Records provided:
/---

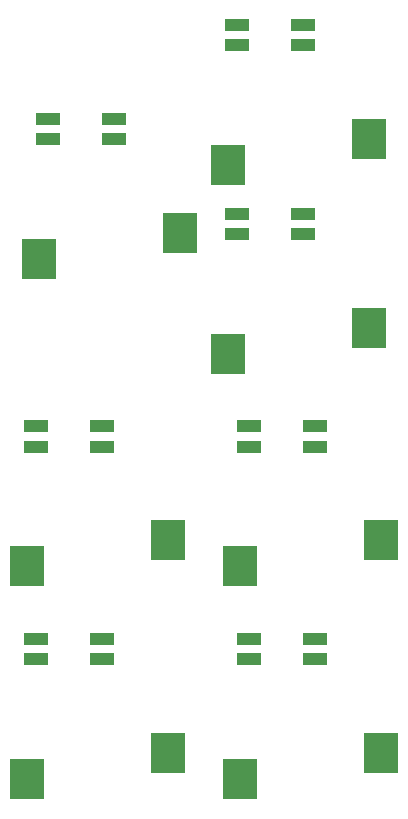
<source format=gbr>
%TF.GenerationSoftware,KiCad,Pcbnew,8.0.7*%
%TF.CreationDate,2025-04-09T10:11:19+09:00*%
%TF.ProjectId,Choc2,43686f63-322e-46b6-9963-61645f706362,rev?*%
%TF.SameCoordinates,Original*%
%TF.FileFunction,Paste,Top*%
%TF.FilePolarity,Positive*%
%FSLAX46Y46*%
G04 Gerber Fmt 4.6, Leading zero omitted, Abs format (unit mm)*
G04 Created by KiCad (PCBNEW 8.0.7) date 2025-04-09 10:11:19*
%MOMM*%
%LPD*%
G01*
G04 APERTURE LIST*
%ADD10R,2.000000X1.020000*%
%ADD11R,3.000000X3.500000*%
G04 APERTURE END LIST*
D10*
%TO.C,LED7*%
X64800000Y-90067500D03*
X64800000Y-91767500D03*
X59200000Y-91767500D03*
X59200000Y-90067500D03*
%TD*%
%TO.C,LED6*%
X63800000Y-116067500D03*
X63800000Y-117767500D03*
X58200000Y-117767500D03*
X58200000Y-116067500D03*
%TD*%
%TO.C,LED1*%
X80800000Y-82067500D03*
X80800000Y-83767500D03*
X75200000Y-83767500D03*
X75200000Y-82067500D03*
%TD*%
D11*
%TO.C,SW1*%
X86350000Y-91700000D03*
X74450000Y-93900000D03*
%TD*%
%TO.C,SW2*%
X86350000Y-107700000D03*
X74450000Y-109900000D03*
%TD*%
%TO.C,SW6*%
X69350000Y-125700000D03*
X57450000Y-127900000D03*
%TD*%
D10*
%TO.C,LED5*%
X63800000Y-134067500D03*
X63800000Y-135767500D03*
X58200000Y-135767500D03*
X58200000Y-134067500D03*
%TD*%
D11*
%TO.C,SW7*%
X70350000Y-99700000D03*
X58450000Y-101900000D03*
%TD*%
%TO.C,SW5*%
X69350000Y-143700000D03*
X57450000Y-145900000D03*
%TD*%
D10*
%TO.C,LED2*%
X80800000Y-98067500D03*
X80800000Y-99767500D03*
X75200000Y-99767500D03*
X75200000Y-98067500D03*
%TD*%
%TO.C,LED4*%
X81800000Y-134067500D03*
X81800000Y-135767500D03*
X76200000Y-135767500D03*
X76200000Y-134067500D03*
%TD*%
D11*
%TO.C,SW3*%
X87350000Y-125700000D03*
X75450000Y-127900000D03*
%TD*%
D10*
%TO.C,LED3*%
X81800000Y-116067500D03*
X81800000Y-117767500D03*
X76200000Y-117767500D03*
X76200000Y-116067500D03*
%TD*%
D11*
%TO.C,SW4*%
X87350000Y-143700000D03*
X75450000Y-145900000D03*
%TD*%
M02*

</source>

\---
/---

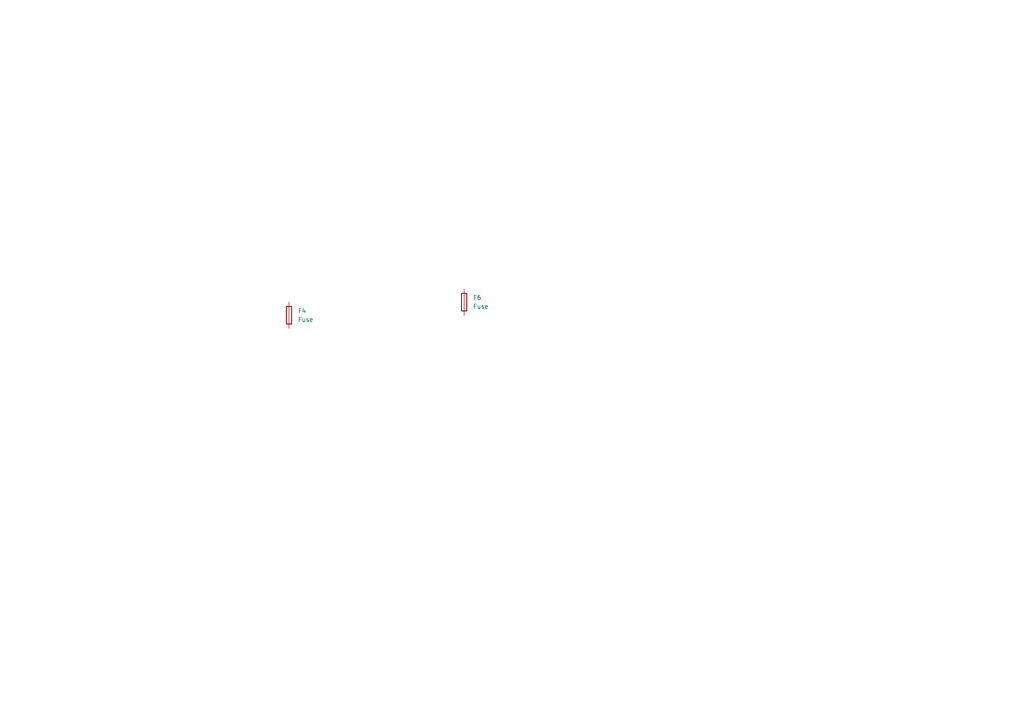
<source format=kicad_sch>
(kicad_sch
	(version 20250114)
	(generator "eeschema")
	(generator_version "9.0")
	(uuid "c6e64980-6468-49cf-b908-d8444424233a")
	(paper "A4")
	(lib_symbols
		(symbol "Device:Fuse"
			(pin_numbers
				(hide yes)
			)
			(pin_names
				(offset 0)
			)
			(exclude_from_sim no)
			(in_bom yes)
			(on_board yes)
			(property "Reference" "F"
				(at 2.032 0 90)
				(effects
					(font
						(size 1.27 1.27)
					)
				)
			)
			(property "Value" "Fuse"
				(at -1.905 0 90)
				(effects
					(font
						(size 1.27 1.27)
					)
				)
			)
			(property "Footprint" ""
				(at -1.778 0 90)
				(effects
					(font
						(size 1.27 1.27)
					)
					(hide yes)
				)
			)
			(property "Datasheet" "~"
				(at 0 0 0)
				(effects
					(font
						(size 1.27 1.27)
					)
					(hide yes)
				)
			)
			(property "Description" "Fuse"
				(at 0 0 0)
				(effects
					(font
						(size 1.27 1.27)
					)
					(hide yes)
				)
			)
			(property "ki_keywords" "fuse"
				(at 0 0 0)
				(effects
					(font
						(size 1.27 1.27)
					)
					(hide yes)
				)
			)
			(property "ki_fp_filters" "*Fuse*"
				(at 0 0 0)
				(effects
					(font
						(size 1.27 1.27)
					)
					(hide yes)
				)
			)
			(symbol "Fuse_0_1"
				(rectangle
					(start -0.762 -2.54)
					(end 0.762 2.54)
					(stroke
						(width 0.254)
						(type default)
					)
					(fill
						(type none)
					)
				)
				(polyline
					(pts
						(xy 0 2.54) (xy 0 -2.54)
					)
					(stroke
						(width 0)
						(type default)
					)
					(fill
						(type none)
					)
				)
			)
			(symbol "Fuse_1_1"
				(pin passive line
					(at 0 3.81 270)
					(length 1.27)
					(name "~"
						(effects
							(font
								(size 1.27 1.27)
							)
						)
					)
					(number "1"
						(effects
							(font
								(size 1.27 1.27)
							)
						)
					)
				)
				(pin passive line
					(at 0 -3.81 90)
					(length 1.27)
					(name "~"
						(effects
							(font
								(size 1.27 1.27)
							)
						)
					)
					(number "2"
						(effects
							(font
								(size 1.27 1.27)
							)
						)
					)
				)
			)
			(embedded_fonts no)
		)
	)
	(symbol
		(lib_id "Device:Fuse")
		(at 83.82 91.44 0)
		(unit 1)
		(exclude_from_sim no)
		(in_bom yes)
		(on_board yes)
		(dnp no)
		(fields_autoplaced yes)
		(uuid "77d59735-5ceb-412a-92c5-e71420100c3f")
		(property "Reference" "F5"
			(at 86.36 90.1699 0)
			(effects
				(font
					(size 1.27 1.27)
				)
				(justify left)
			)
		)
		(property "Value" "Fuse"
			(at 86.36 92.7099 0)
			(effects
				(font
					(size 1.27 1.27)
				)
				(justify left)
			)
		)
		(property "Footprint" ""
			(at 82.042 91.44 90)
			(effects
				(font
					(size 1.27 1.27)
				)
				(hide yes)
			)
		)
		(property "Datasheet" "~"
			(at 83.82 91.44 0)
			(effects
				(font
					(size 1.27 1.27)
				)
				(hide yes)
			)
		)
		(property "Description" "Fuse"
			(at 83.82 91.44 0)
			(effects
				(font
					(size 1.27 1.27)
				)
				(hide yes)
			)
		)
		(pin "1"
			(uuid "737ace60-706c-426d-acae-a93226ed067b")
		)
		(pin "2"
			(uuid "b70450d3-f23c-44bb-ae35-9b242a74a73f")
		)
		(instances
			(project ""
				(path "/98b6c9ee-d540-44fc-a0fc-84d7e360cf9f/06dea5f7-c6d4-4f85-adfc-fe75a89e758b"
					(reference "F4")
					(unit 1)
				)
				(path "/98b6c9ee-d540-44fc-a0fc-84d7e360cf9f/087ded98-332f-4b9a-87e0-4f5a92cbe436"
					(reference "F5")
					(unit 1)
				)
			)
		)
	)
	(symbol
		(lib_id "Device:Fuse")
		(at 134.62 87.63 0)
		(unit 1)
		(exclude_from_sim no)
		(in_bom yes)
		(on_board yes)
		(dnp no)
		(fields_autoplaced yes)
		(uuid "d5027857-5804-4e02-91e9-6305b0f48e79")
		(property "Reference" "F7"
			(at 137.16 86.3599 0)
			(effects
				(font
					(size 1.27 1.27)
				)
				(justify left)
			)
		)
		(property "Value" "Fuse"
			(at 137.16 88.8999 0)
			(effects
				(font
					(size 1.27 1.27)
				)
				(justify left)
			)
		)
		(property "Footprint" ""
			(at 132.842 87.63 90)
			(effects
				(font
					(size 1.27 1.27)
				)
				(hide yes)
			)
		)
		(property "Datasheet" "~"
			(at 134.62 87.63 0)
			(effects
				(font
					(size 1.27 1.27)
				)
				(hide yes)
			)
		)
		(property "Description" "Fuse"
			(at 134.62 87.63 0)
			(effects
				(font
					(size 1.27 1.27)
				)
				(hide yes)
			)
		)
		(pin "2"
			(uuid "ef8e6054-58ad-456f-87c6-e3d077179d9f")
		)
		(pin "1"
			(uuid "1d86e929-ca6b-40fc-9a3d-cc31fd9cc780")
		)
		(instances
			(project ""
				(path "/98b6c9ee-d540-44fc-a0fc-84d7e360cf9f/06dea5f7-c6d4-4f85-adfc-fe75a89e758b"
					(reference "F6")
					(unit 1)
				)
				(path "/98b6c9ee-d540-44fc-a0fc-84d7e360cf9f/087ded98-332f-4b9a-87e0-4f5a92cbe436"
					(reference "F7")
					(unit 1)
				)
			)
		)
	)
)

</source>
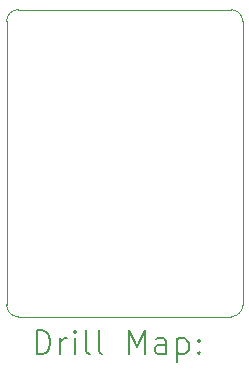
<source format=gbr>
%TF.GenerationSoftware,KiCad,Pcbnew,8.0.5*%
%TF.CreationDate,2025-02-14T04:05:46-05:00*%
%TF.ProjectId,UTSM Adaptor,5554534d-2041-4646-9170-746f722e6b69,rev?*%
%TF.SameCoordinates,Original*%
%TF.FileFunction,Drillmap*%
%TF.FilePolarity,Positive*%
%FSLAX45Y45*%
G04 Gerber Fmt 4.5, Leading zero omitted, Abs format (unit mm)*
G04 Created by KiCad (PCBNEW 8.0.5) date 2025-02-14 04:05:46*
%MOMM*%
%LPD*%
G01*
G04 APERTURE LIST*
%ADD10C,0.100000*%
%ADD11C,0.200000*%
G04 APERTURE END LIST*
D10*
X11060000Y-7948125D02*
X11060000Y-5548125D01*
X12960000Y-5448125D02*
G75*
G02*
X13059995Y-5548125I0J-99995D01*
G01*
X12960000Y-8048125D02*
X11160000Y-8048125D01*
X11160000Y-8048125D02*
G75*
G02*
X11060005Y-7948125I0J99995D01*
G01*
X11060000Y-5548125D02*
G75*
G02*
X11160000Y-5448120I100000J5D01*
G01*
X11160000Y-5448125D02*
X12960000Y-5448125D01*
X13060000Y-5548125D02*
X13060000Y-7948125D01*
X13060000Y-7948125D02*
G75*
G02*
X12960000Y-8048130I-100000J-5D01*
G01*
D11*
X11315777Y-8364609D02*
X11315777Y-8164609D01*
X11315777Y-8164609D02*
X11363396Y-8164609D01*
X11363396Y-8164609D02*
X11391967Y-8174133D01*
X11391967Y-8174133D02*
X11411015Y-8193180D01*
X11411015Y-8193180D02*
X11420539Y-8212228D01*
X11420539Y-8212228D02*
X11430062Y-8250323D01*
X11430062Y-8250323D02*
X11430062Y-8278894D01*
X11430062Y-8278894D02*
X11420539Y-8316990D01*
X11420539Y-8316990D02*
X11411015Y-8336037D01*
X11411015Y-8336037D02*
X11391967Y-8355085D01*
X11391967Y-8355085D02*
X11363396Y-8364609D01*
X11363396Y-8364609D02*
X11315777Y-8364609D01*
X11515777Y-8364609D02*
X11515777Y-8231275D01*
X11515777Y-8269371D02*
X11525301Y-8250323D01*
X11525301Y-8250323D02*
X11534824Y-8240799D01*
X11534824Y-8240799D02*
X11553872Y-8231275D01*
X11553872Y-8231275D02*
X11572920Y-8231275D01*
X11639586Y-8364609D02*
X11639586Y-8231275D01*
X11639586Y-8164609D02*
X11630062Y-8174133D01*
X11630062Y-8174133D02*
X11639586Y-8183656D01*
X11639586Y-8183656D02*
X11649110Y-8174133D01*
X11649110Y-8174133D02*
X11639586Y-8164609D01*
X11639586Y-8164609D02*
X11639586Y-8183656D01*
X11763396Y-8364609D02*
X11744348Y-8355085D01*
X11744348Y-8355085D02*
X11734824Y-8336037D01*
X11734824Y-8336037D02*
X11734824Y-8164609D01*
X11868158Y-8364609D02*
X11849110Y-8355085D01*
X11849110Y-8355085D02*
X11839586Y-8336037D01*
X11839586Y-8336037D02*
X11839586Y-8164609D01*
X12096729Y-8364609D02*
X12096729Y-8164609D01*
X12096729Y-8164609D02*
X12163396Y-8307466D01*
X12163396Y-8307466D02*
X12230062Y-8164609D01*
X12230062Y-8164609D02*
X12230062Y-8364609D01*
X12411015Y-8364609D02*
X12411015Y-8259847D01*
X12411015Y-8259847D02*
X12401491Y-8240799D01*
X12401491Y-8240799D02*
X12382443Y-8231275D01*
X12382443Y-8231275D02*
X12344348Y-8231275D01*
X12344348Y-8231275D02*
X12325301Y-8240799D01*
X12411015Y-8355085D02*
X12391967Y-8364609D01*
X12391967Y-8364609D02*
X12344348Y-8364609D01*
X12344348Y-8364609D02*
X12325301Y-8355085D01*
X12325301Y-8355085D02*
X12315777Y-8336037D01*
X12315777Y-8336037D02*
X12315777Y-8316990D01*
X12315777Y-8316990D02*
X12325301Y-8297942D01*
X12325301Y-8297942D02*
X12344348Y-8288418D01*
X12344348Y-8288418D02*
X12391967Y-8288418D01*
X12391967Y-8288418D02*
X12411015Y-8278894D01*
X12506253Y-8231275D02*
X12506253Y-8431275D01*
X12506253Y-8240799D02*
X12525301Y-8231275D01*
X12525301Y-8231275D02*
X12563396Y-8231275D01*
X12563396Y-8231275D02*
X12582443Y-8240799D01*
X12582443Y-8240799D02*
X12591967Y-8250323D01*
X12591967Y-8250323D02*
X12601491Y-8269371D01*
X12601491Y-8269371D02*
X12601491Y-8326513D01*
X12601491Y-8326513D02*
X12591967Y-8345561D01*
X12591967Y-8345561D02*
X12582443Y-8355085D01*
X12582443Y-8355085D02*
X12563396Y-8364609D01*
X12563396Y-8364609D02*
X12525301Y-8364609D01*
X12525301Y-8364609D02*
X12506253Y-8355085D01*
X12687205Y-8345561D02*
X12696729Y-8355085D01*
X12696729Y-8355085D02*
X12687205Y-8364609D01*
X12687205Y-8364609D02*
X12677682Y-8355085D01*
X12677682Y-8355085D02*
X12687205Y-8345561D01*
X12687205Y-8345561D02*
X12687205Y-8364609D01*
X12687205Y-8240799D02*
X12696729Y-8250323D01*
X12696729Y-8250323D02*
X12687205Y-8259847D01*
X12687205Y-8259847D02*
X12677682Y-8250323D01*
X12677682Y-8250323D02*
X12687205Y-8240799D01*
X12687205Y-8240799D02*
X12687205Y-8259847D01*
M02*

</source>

\---

Exercise instructions:
Could you restate, word for word, the lines above from the one with "X12601491Y-8269371D02*" to the one with "X12677682Y-8355085D01*", both included?

Task answer:
X12601491Y-8269371D02*
X12601491Y-8326513D01*
X12601491Y-8326513D02*
X12591967Y-8345561D01*
X12591967Y-8345561D02*
X12582443Y-8355085D01*
X12582443Y-8355085D02*
X12563396Y-8364609D01*
X12563396Y-8364609D02*
X12525301Y-8364609D01*
X12525301Y-8364609D02*
X12506253Y-8355085D01*
X12687205Y-8345561D02*
X12696729Y-8355085D01*
X12696729Y-8355085D02*
X12687205Y-8364609D01*
X12687205Y-8364609D02*
X12677682Y-8355085D01*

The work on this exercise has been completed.